When ethnobotanist Mark Plotkin showed up on the UC Berkeley campus for this interview, he was accompanied by a shaman. And it was no blond guy with dreadlocks from Brooklyn who presided over weekend ayahuasca ceremonies, either.
Don Fernando was a member of the Ingano tribe, a soft-spoken middle-aged man wearing a baseball cap who Plotkin had brought to the United States as part of a campaign to help him protect his people from the violent incursions into their region by timber and oil companies. Unlike most anthropologists, who may work to document dying cultures before they are snuffed out, Plotkin’s organization, the Amazon Conservation Team, or ACT (www.amazonteam.org), has been remarkably effective in doing something to protect the rainforest, its peoples, and its shamans.
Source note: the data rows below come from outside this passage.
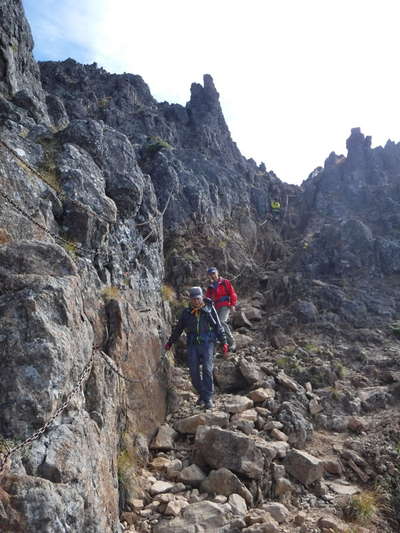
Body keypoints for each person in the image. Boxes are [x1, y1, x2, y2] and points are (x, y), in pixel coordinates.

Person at [164, 287, 227, 409]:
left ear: (202, 297)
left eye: (198, 298)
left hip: (208, 343)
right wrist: (170, 342)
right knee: (193, 373)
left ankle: (208, 398)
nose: (196, 301)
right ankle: (203, 394)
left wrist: (224, 341)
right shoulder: (187, 313)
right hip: (192, 344)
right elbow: (178, 329)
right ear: (190, 300)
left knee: (207, 369)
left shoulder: (209, 309)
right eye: (193, 299)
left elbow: (218, 326)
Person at [205, 267, 237, 352]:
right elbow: (207, 299)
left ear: (217, 273)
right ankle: (223, 344)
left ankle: (232, 343)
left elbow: (232, 293)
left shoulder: (225, 282)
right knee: (216, 325)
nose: (212, 276)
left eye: (213, 273)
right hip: (215, 308)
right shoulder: (210, 287)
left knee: (222, 322)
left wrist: (233, 305)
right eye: (210, 274)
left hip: (225, 306)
Cultural and ecological survival is high-stakes work, however. Before arriving, Plotkin said, “You can photograph me if you want, but no photos of the shaman. If his image got back to Colombia, it could be very dangerous.”
As one of the few remaining swashbuckling ethnobotanists trained by the legendary Amazonian explorer Richard Evans Schultes, Plotkin also has a deep, abiding love of the healing and visionary plants of the rainforest. He is the author of several books: Tales of a Shaman’s Apprentice, Medicine Quest, and his newly released The Amazon: What Everyone Needs to Know.
While he claims that as a scientist the “technology of the spirit” practiced by shamans is beyond his understanding, it is likely that the two men who settled into their seats in the campus coffee shop knew more about shamanism than could be found on the shelves of the nearby UC Berkeley library.